## WORK REQUIRED
When you reach the listing, restate it word for word, leaving nothing out.
-- Opening Marker --
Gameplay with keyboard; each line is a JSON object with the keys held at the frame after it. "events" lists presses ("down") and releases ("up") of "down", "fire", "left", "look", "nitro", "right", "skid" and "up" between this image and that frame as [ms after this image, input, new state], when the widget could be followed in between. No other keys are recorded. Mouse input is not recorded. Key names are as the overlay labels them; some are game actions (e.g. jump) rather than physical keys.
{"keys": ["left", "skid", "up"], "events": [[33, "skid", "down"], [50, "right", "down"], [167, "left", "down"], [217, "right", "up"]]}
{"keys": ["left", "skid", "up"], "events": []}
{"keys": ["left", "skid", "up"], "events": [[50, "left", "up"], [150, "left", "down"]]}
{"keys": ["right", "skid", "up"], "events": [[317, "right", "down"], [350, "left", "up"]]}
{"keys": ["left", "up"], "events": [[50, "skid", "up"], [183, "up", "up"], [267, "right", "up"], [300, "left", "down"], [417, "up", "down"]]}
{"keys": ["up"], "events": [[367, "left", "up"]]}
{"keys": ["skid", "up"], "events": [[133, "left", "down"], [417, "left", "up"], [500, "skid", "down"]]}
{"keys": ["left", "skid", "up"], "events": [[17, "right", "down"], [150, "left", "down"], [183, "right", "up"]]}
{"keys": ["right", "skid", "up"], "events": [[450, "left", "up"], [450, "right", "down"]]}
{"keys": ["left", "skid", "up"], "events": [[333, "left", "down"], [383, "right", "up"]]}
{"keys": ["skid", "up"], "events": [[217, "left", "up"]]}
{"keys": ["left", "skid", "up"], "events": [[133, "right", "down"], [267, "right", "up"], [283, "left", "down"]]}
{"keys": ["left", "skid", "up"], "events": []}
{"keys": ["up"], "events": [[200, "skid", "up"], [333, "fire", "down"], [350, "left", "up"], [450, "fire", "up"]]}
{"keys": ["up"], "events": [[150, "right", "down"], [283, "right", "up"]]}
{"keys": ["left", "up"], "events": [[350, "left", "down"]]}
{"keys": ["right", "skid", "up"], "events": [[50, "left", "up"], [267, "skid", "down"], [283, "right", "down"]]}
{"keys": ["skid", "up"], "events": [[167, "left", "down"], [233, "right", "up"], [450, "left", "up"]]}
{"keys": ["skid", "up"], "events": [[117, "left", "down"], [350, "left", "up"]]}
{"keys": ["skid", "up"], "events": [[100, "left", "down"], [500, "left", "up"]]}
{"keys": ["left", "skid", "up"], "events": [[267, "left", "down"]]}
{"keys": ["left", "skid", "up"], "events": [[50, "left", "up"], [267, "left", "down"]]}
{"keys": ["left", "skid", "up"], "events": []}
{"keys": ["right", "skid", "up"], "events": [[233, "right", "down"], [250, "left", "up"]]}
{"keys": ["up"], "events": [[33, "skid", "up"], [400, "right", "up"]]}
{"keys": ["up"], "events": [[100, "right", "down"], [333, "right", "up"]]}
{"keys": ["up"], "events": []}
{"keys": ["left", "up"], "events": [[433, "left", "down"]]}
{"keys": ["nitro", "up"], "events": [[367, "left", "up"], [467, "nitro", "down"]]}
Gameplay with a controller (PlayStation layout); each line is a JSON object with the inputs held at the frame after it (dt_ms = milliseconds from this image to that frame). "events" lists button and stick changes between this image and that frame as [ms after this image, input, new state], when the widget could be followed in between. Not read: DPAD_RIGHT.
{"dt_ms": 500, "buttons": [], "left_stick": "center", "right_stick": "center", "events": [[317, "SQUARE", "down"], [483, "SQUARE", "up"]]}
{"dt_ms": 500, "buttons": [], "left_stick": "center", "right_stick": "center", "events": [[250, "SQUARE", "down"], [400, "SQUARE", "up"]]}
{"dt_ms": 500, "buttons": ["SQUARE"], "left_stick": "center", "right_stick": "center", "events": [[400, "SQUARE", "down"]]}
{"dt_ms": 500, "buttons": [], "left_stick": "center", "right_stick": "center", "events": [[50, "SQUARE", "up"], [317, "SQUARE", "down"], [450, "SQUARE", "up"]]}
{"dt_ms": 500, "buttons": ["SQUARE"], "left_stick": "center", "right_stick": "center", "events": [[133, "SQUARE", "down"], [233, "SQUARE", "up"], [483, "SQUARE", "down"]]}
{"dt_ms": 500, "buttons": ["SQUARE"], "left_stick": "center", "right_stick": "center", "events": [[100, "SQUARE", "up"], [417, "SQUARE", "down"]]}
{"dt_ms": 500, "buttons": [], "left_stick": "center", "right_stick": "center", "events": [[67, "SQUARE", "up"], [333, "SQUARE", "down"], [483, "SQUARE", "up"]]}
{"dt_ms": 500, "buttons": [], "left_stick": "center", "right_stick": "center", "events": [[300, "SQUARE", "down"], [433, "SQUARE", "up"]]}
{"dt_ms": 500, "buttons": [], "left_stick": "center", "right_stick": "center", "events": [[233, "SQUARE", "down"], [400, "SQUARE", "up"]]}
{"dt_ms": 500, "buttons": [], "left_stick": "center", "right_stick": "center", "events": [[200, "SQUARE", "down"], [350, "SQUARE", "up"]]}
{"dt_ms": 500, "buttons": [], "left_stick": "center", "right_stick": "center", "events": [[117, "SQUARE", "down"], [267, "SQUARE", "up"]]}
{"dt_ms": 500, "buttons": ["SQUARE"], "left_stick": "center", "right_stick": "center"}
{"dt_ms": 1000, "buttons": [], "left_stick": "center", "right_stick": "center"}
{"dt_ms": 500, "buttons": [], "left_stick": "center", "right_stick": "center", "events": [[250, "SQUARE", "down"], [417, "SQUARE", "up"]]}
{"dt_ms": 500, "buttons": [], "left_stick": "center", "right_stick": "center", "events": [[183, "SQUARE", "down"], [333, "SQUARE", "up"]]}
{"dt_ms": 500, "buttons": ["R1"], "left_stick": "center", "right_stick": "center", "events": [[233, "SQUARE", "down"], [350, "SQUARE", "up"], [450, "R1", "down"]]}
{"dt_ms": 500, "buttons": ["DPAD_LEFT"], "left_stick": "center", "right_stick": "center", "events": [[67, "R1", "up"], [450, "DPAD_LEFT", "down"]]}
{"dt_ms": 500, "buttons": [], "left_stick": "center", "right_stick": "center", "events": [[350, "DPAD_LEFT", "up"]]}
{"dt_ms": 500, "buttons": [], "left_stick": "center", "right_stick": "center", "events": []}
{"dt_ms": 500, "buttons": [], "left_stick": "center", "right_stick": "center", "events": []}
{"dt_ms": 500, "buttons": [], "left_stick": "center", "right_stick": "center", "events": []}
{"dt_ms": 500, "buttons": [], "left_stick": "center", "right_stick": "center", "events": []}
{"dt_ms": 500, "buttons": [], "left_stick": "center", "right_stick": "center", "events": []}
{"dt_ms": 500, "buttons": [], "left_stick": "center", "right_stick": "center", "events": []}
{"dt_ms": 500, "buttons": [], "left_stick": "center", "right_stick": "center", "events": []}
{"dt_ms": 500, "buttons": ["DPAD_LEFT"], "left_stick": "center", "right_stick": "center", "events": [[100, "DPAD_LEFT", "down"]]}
-- Closing Marker --
## FINISHED TASK
Gameplay with keyboard; each line is a JSON object with the keys held at the frame after it. "events" lists presses ("down") and releases ("up") of "down", "fire", "left", "look", "nitro", "right", "skid" and "up" between this image and that frame as [ms after this image, input, new state], when the widget could be followed in between. No other keys are recorded. Mouse input is not recorded. Key names are as the overlay labels them; some are game actions (e.g. jump) rather than physical keys.
{"keys": ["left", "skid", "up"], "events": [[33, "skid", "down"], [50, "right", "down"], [167, "left", "down"], [217, "right", "up"]]}
{"keys": ["left", "skid", "up"], "events": []}
{"keys": ["left", "skid", "up"], "events": [[50, "left", "up"], [150, "left", "down"]]}
{"keys": ["right", "skid", "up"], "events": [[317, "right", "down"], [350, "left", "up"]]}
{"keys": ["left", "up"], "events": [[50, "skid", "up"], [183, "up", "up"], [267, "right", "up"], [300, "left", "down"], [417, "up", "down"]]}
{"keys": ["up"], "events": [[367, "left", "up"]]}
{"keys": ["skid", "up"], "events": [[133, "left", "down"], [417, "left", "up"], [500, "skid", "down"]]}
{"keys": ["left", "skid", "up"], "events": [[17, "right", "down"], [150, "left", "down"], [183, "right", "up"]]}
{"keys": ["right", "skid", "up"], "events": [[450, "left", "up"], [450, "right", "down"]]}
{"keys": ["left", "skid", "up"], "events": [[333, "left", "down"], [383, "right", "up"]]}
{"keys": ["skid", "up"], "events": [[217, "left", "up"]]}
{"keys": ["left", "skid", "up"], "events": [[133, "right", "down"], [267, "right", "up"], [283, "left", "down"]]}
{"keys": ["left", "skid", "up"], "events": []}
{"keys": ["up"], "events": [[200, "skid", "up"], [333, "fire", "down"], [350, "left", "up"], [450, "fire", "up"]]}
{"keys": ["up"], "events": [[150, "right", "down"], [283, "right", "up"]]}
{"keys": ["left", "up"], "events": [[350, "left", "down"]]}
{"keys": ["right", "skid", "up"], "events": [[50, "left", "up"], [267, "skid", "down"], [283, "right", "down"]]}
{"keys": ["skid", "up"], "events": [[167, "left", "down"], [233, "right", "up"], [450, "left", "up"]]}
{"keys": ["skid", "up"], "events": [[117, "left", "down"], [350, "left", "up"]]}
{"keys": ["skid", "up"], "events": [[100, "left", "down"], [500, "left", "up"]]}
{"keys": ["left", "skid", "up"], "events": [[267, "left", "down"]]}
{"keys": ["left", "skid", "up"], "events": [[50, "left", "up"], [267, "left", "down"]]}
{"keys": ["left", "skid", "up"], "events": []}
{"keys": ["right", "skid", "up"], "events": [[233, "right", "down"], [250, "left", "up"]]}
{"keys": ["up"], "events": [[33, "skid", "up"], [400, "right", "up"]]}
{"keys": ["up"], "events": [[100, "right", "down"], [333, "right", "up"]]}
{"keys": ["up"], "events": []}
{"keys": ["left", "up"], "events": [[433, "left", "down"]]}
{"keys": ["nitro", "up"], "events": [[367, "left", "up"], [467, "nitro", "down"]]}
Gameplay with a controller (PlayStation layout); each line is a JSON object with the inputs held at the frame after it (dt_ms = milliseconds from this image to that frame). "events" lists button and stick changes between this image and that frame as [ms after this image, input, new state], when the widget could be followed in between. Not read: DPAD_RIGHT.
{"dt_ms": 500, "buttons": [], "left_stick": "center", "right_stick": "center", "events": [[317, "SQUARE", "down"], [483, "SQUARE", "up"]]}
{"dt_ms": 500, "buttons": [], "left_stick": "center", "right_stick": "center", "events": [[250, "SQUARE", "down"], [400, "SQUARE", "up"]]}
{"dt_ms": 500, "buttons": ["SQUARE"], "left_stick": "center", "right_stick": "center", "events": [[400, "SQUARE", "down"]]}
{"dt_ms": 500, "buttons": [], "left_stick": "center", "right_stick": "center", "events": [[50, "SQUARE", "up"], [317, "SQUARE", "down"], [450, "SQUARE", "up"]]}
{"dt_ms": 500, "buttons": ["SQUARE"], "left_stick": "center", "right_stick": "center", "events": [[133, "SQUARE", "down"], [233, "SQUARE", "up"], [483, "SQUARE", "down"]]}
{"dt_ms": 500, "buttons": ["SQUARE"], "left_stick": "center", "right_stick": "center", "events": [[100, "SQUARE", "up"], [417, "SQUARE", "down"]]}
{"dt_ms": 500, "buttons": [], "left_stick": "center", "right_stick": "center", "events": [[67, "SQUARE", "up"], [333, "SQUARE", "down"], [483, "SQUARE", "up"]]}
{"dt_ms": 500, "buttons": [], "left_stick": "center", "right_stick": "center", "events": [[300, "SQUARE", "down"], [433, "SQUARE", "up"]]}
{"dt_ms": 500, "buttons": [], "left_stick": "center", "right_stick": "center", "events": [[233, "SQUARE", "down"], [400, "SQUARE", "up"]]}
{"dt_ms": 500, "buttons": [], "left_stick": "center", "right_stick": "center", "events": [[200, "SQUARE", "down"], [350, "SQUARE", "up"]]}
{"dt_ms": 500, "buttons": [], "left_stick": "center", "right_stick": "center", "events": [[117, "SQUARE", "down"], [267, "SQUARE", "up"]]}
{"dt_ms": 500, "buttons": ["SQUARE"], "left_stick": "center", "right_stick": "center"}
{"dt_ms": 1000, "buttons": [], "left_stick": "center", "right_stick": "center"}
{"dt_ms": 500, "buttons": [], "left_stick": "center", "right_stick": "center", "events": [[250, "SQUARE", "down"], [417, "SQUARE", "up"]]}
{"dt_ms": 500, "buttons": [], "left_stick": "center", "right_stick": "center", "events": [[183, "SQUARE", "down"], [333, "SQUARE", "up"]]}
{"dt_ms": 500, "buttons": ["R1"], "left_stick": "center", "right_stick": "center", "events": [[233, "SQUARE", "down"], [350, "SQUARE", "up"], [450, "R1", "down"]]}
{"dt_ms": 500, "buttons": ["DPAD_LEFT"], "left_stick": "center", "right_stick": "center", "events": [[67, "R1", "up"], [450, "DPAD_LEFT", "down"]]}
{"dt_ms": 500, "buttons": [], "left_stick": "center", "right_stick": "center", "events": [[350, "DPAD_LEFT", "up"]]}
{"dt_ms": 500, "buttons": [], "left_stick": "center", "right_stick": "center", "events": []}
{"dt_ms": 500, "buttons": [], "left_stick": "center", "right_stick": "center", "events": []}
{"dt_ms": 500, "buttons": [], "left_stick": "center", "right_stick": "center", "events": []}
{"dt_ms": 500, "buttons": [], "left_stick": "center", "right_stick": "center", "events": []}
{"dt_ms": 500, "buttons": [], "left_stick": "center", "right_stick": "center", "events": []}
{"dt_ms": 500, "buttons": [], "left_stick": "center", "right_stick": "center", "events": []}
{"dt_ms": 500, "buttons": [], "left_stick": "center", "right_stick": "center", "events": []}
{"dt_ms": 500, "buttons": ["DPAD_LEFT"], "left_stick": "center", "right_stick": "center", "events": [[100, "DPAD_LEFT", "down"]]}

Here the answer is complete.